So many things around the giveaway of McMillan Park — 25-acres of public green space — by the city to private developers is both strange and corrupt. Take a look at:
- DC Taxpayers Paying All Upfront Costs +
- Non-Competitive Bid for The Mayor’s Favorite Developer +
- Segregation & Poor Doors +
- Destruction of the Historic View Sheds +
- McMillan Park, DC’s Most Cursed Project Explained (DCist)

City Taxpayers Funding All Upfront Co$ts
The McMillan Park giveaway is so bad, not only will the developers get our 25-acre park to demolish and profit from, but city taxpayers will fund them to take it from us! For example:
Holland & Knight, a national premier land use/zoning law firm received almost $700,000 for their services for the McMillan project between 2010 and 2014 (fighting public opposition to the demolition of our park).
Fontaine & Co., a now defunct Baltimore PR firm, was hired by the city and put on the developers team to “maximize local support/effort while effectively discrediting opposition” . . . [and to] . . . “provide continuous political cover to local elected officials.” See an excerpt from Fontaine’s “neutralization” program, paid for by you the DC taxpayer.
Presumably all of sorts of expenses will continue as part of the “$78 million in predevelopment costs, including fees to lawyers to obtain zoning and other approvals, and for site preparation, preservation and amenities . . . in a market where the demand for more housing, offices and retail continues to grow.” (NYTimes, June 23, 2015).
CORRUPT NON-COMPETITION
In the fall of 2015, based off of the Deputy Mayor’s response to her inquiry, Kathy Patterson, the independent DC Auditor, reported that the developers Vision McMillan Partners received, “. . . a greatly expanded role and exclusive rights [to develop McMillan]. . . all without the benefit of a competitive process” (See the Auditor’s Oct 2015 report to the Council on McMillan).

In response to this news and in service to the developers, Councilmember Jack Evans and Chairman Phil Mendelson, decided to exempt the McMillan Park deal from laws on the DC books requiring competitive-bidding for public land projects.
SEGREGATION & POOR DOORS
The developers want to divide up McMillan Park into seven parcels. One of these parcels, Parcel 2, includes a mixed-income 100 foot tall residential building. The incomes, high & lower, are separated by a poor door with separate entrances and separate lobbies. See the video below for more info.
“I believe this case [the McMillan project] represents the continuation and modernization of… the history and heritage of Bloomingdale’s racial segregation… that really needs to be questioned very seriously.”
~Bertha Holliday, Ward 5 ANC Commissioner and Bloomingdale Resident
DESTRUCTION OF HISTORIC VIEWSHEDS
The proposed massive McMillan development will have far-reaching negative impacts on its neighbors, including on Lincoln’s Cottage, just north of McMillan, where the President drafted the Emancipation Proclamation.
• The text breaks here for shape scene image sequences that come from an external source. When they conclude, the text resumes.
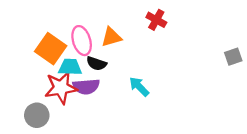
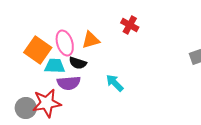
red star: (61, 88) -> (47, 103), moved

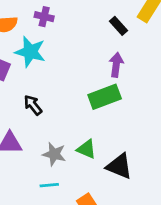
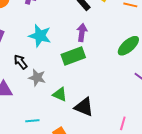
cyan star: (30, 52) -> (40, 36), moved
gray star: (54, 154) -> (37, 78), moved

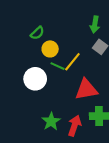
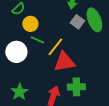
yellow line: (72, 62) -> (55, 47), moved
green star: (51, 121) -> (19, 92), moved

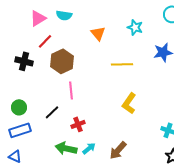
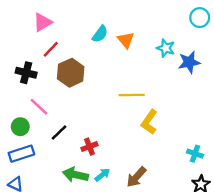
cyan semicircle: (64, 15) -> (100, 34), moved, turned -63
cyan star: (135, 27) -> (166, 48), moved
orange triangle: (98, 33) -> (126, 40), moved
yellow line: (122, 64) -> (132, 95), moved
pink line: (71, 90) -> (39, 107), moved, turned -42

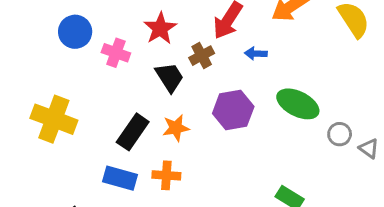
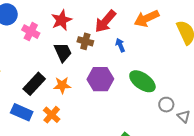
blue arrow: (256, 54) -> (120, 45), turned 56
brown cross: (202, 56) -> (85, 41), turned 35
orange cross: (166, 175) -> (52, 115), turned 30

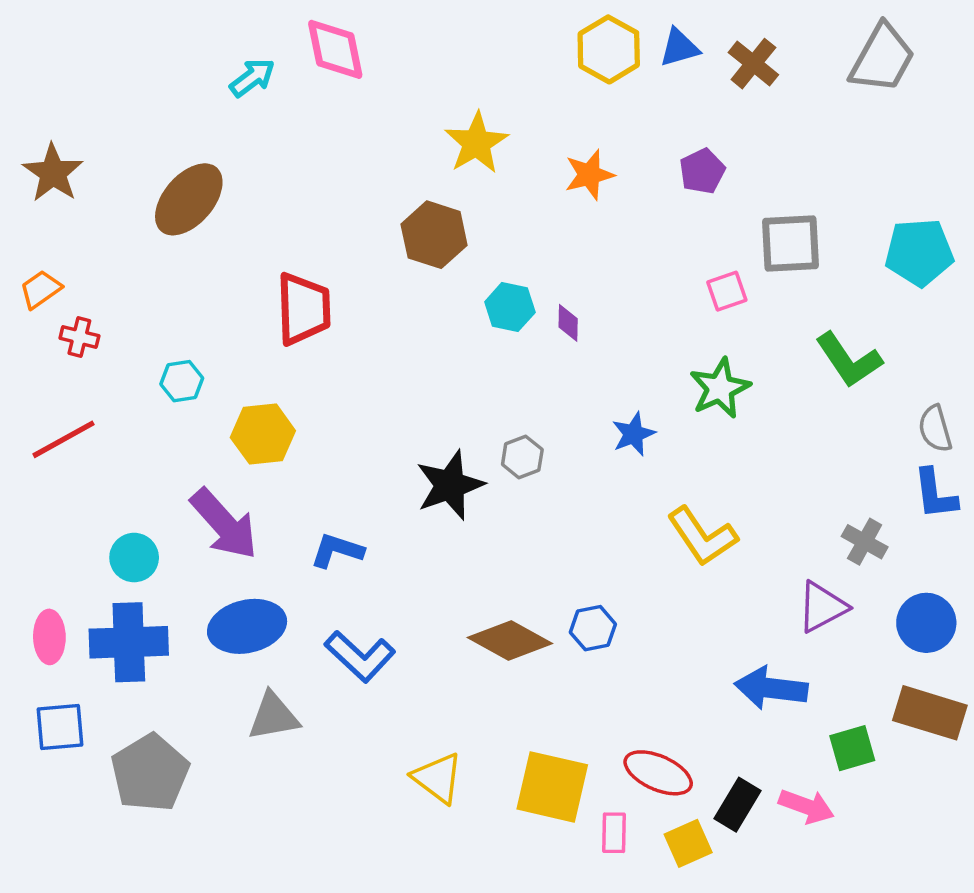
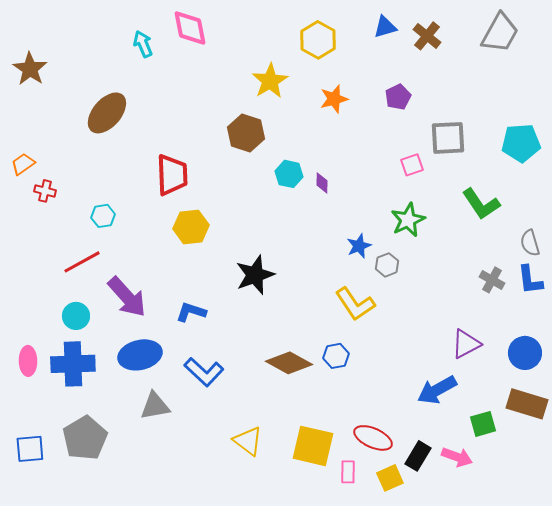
yellow hexagon: (609, 49) -> (318, 40), moved
cyan arrow: (252, 78) -> (143, 44), turned -76
brown star: (53, 173) -> (30, 69), moved
yellow hexagon: (263, 434) -> (191, 227), moved
red line: (64, 439) -> (82, 262), moved
gray hexagon: (522, 457) -> (387, 265), moved
yellow L-shape: (702, 536) -> (355, 304), moved
gray cross: (865, 542) -> (492, 280), moved
blue arrow: (771, 688) -> (437, 390), turned -36
blue square: (60, 727) -> (30, 449), moved

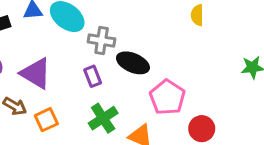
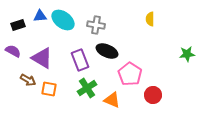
gray cross: (102, 40) -> (96, 25), moved
purple rectangle: (93, 76) -> (80, 60), size x1.5
orange square: (46, 120) -> (49, 89), turned 35

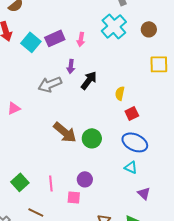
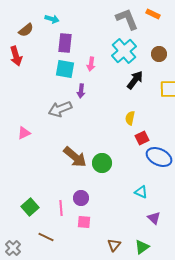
purple rectangle: (55, 38) -> (65, 43), moved, turned -60
cyan square: (31, 42) -> (65, 69), moved, turned -30
black arrow: (89, 80) -> (135, 80), moved
blue ellipse: (135, 142) -> (159, 157), moved
purple circle: (85, 179) -> (81, 198), moved

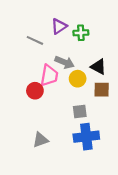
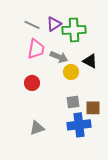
green cross: (81, 33) -> (74, 30), size x1.6
gray line: (35, 40) -> (32, 25), moved
pink trapezoid: (49, 75) -> (36, 49), moved
brown square: (102, 90) -> (93, 108), moved

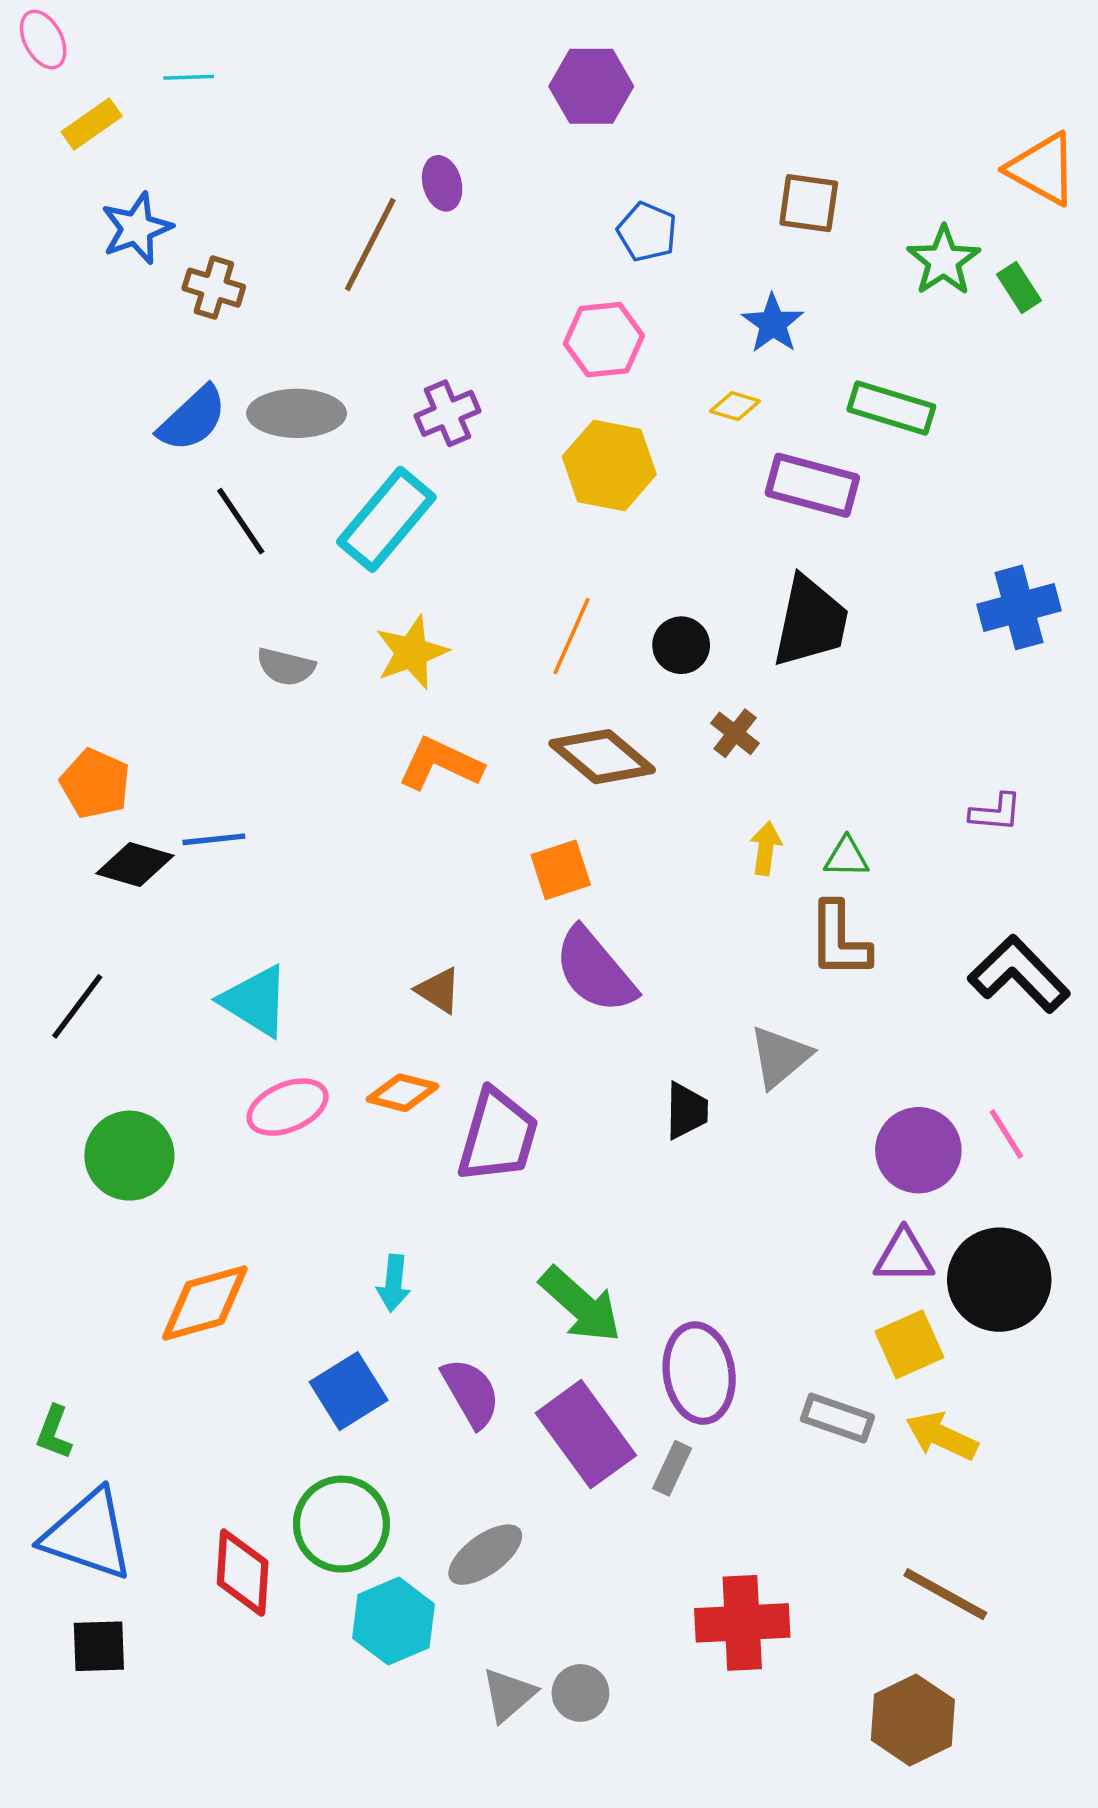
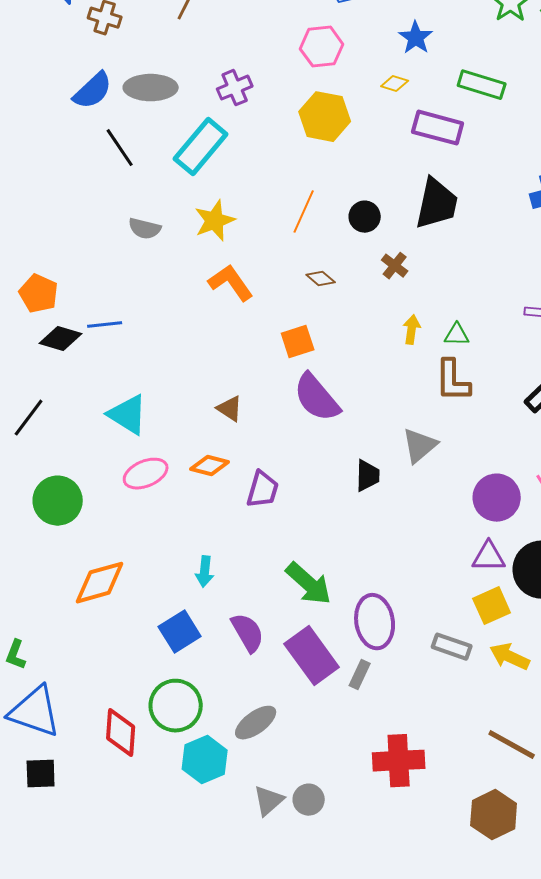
brown diamond: (602, 757) -> (321, 279), size x0.5
orange L-shape: (440, 764) -> (231, 283), turned 30
purple trapezoid: (498, 1136) -> (263, 490), size x0.7

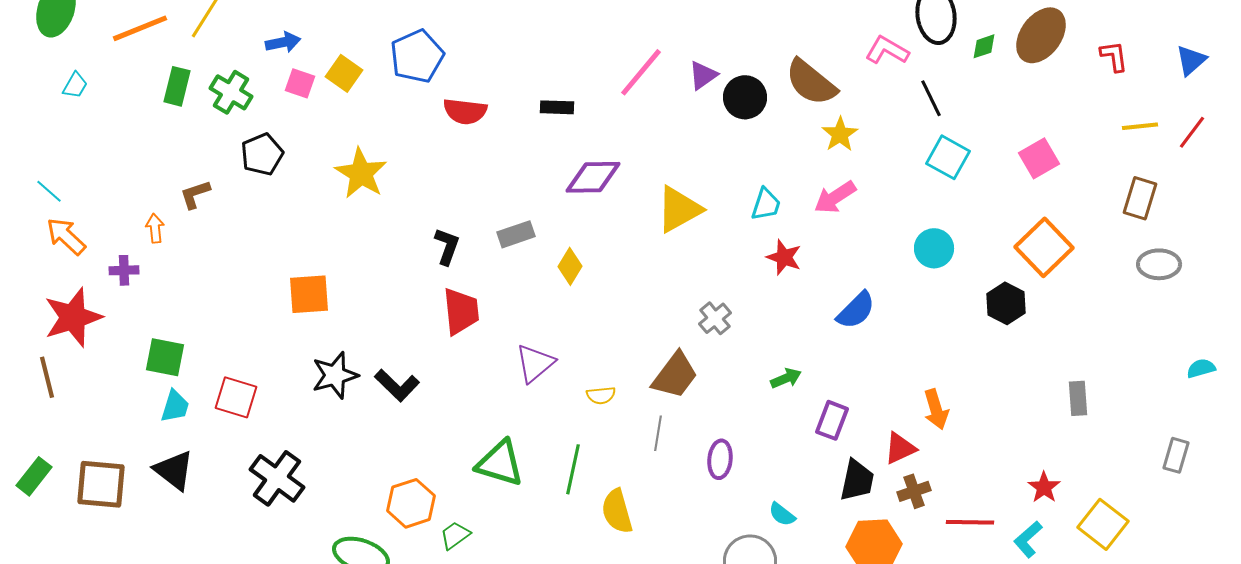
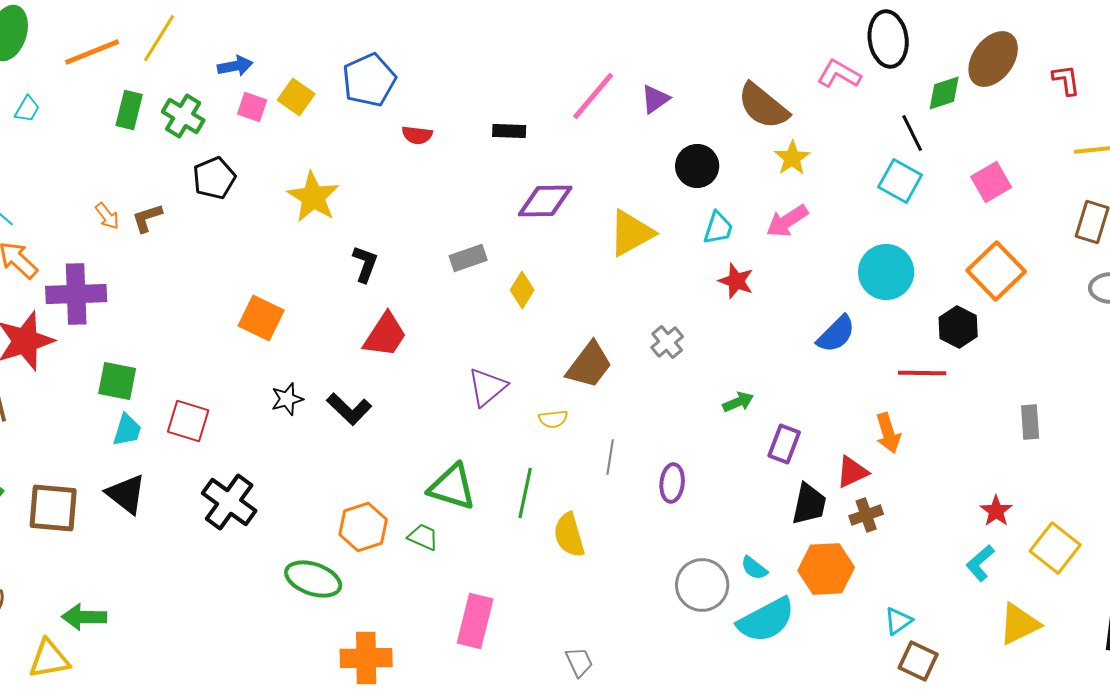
green diamond: (984, 46) -> (944, 93), moved, size x1.4
black circle: (745, 97) -> (697, 166), moved
black line: (931, 98) -> (912, 133), moved
red semicircle: (465, 111) -> (417, 135), size x0.7
orange arrow: (155, 228) -> (107, 216), moved, turned 148
black L-shape: (447, 246) -> (365, 264), moved
cyan circle: (934, 248) -> (886, 272), size x1.4
purple cross: (124, 270) -> (76, 294), size x2.0
orange square: (309, 294) -> (261, 318), turned 30
blue semicircle: (856, 310) -> (836, 334), moved
red trapezoid: (461, 311) -> (385, 335), moved, turned 39
black star: (335, 375) -> (287, 399), size x0.7
brown trapezoid: (675, 375) -> (589, 365), moved
cyan semicircle: (782, 514) -> (754, 568), moved
red line: (970, 522) -> (922, 373), moved
green trapezoid: (455, 535) -> (423, 537), moved, turned 60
In a letter to the National Capital Planning Commission (NCPC), Erin Carlson Mast, executive director of the Cottage, asked the Commission to correct the staff report that “the views of the Capitol Dome from President Lincoln’s Cottage . . . are either not significant or non-existent.” By letter, NCPC Chairman L Preston Bryant, Jr. rejected this request. The Cottage has three historic designations: it’s a National Historic Landmark, a listed site of the National Trust for Historic Preservation (read the Lincoln’s Cottage letter).
Support for Saving McMillan: The public support for saving McMillan Park and against the city’s plan has been clear, consistent and long-standing.
Over 8,000 people have signed letters and petitions against the current plan, a DMPED-sponsored community meeting two years ago was overwhelmingly against surpluses the property, at the City Council, Zoning Commission, HPRB and NCPC, written and oral testimony has been solidly against VMP and a rigorous door-to-door community survey showed that over 85% of the surrounding community wants at least 50% of the land retained as contiguous public park.